The IUB said in its written order that two different methods can be used for complaints.
People can contact the board’s customer service section, after which board staff will investigate the claim and an informal complaint or formal complaint process may begin.
The second option is to submit a formal complaint in the board’s electronic filing system, as described on page 11 in its April 28 order found at http://is.gd/IUBcomplaintprocedure.
County inspectors have been hired in each county to oversee construction and make sure all rules are followed, the board added.
IUB staff have received and are tracking 16 or 17 instances of communication which are either complaints or “have the characteristics of a complaint,” said David Lynch, IUB general counsel, at the monthly meeting.
Six have been resolved, and two are nearly resolved, Lynch said. Two are cases where county supervisors have asked for more interpretation of the rules, and six or seven are allegations of construction in wet conditions, not always by an affected landowner.
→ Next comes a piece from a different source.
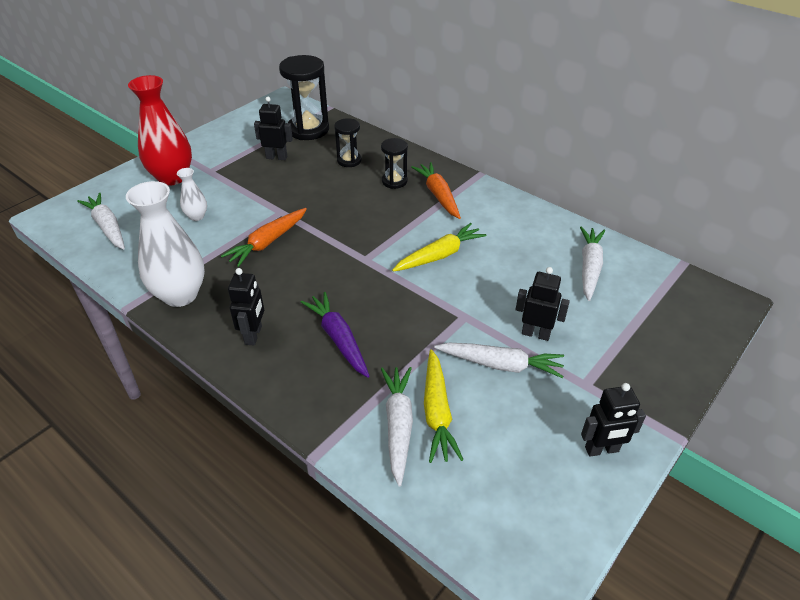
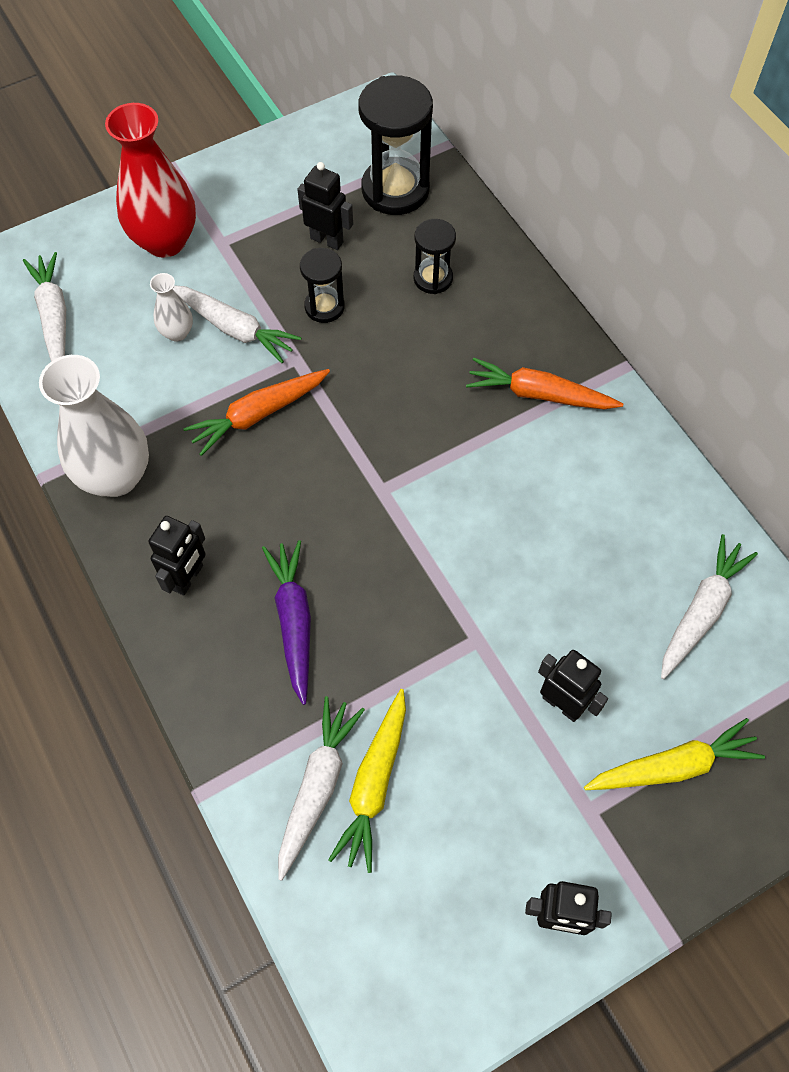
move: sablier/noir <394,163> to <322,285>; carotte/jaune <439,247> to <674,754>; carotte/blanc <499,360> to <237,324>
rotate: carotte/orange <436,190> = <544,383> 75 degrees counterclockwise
The latter will be investigated as “general correspondence,” and turned into an official complaint file if appropriate, he said.
Staff told the board that they investigate these immediately, since construction work advances quite quickly.
And staff continue to monitor more general complaints which don’t lead to further action, Lynch said, such as one received this week from six people in Italy concerned about the ecological impact of a pipeline.
“We review them all,” he said.
Sierra Club provided documents seeming to show work continued in wet conditions in Keokuk County even after county inspectors ordered it to stop.
Two locations were named in the county.
“Our field inspector documented that Precision Pipeline was performing construction activities, including running bulldozers and tractor trailers along the right of way in locations that were not properly stripped of topsoil and were wet from recent storms,” wrote Evan Del Val, project manager for ISG, in a letter to Dakota Access which was filed with the board by Sierra Club.
ISG is the firm inspecting construction in 13 counties including Webster and Calhoun.
“Rutting from the machinery and skid baskets caused mixing of topsoil and subsoil,” Del Val wrote. “The contractor was directed by ISG to stay off the right of way. The contractor continued to work including stringing pipe along the right of way.”
The violations were noted July 20 and July 22, Del Val wrote, in the letter dated July 28 and revised Aug. 11.
Dakota Access replied that no violation had taken place, and asked ISG to provide evidence that a violation had occurred before making a statement of fact, in a letter also filed with the board by Sierra Club.
The company said topsoil was measured by soil scientists. The definition of topsoil is more complicated than can be seen by the untrained eye, and isn’t just any “black dirt,” the company wrote.
“Stripping a uniform amount suggested by the landowner that is deeper than actual topsoil depth would result in mixing of topsoil and subsoil, and could have the potential for creating detrimental impacts post-construction,” wrote attorney Brant Leonard on behalf of Dakota Access.
A letter from ISG to the Keokuk Board of Supervisors, filed by Sierra Club, noted that there was disagreement between ISG and Dakota Access about whether or not all topsoil had been removed. If it was, as the company claimed, there would be no mixing and no violation took place.
Records indicate the contractors returned and removed more topsoil on July 24, Del Val wrote.
“At this time, it is at the discretion of the Board of Supervisors to determine whether or not to commence procedures to file a petition of violations with the Iowa Utilities Board,” he wrote.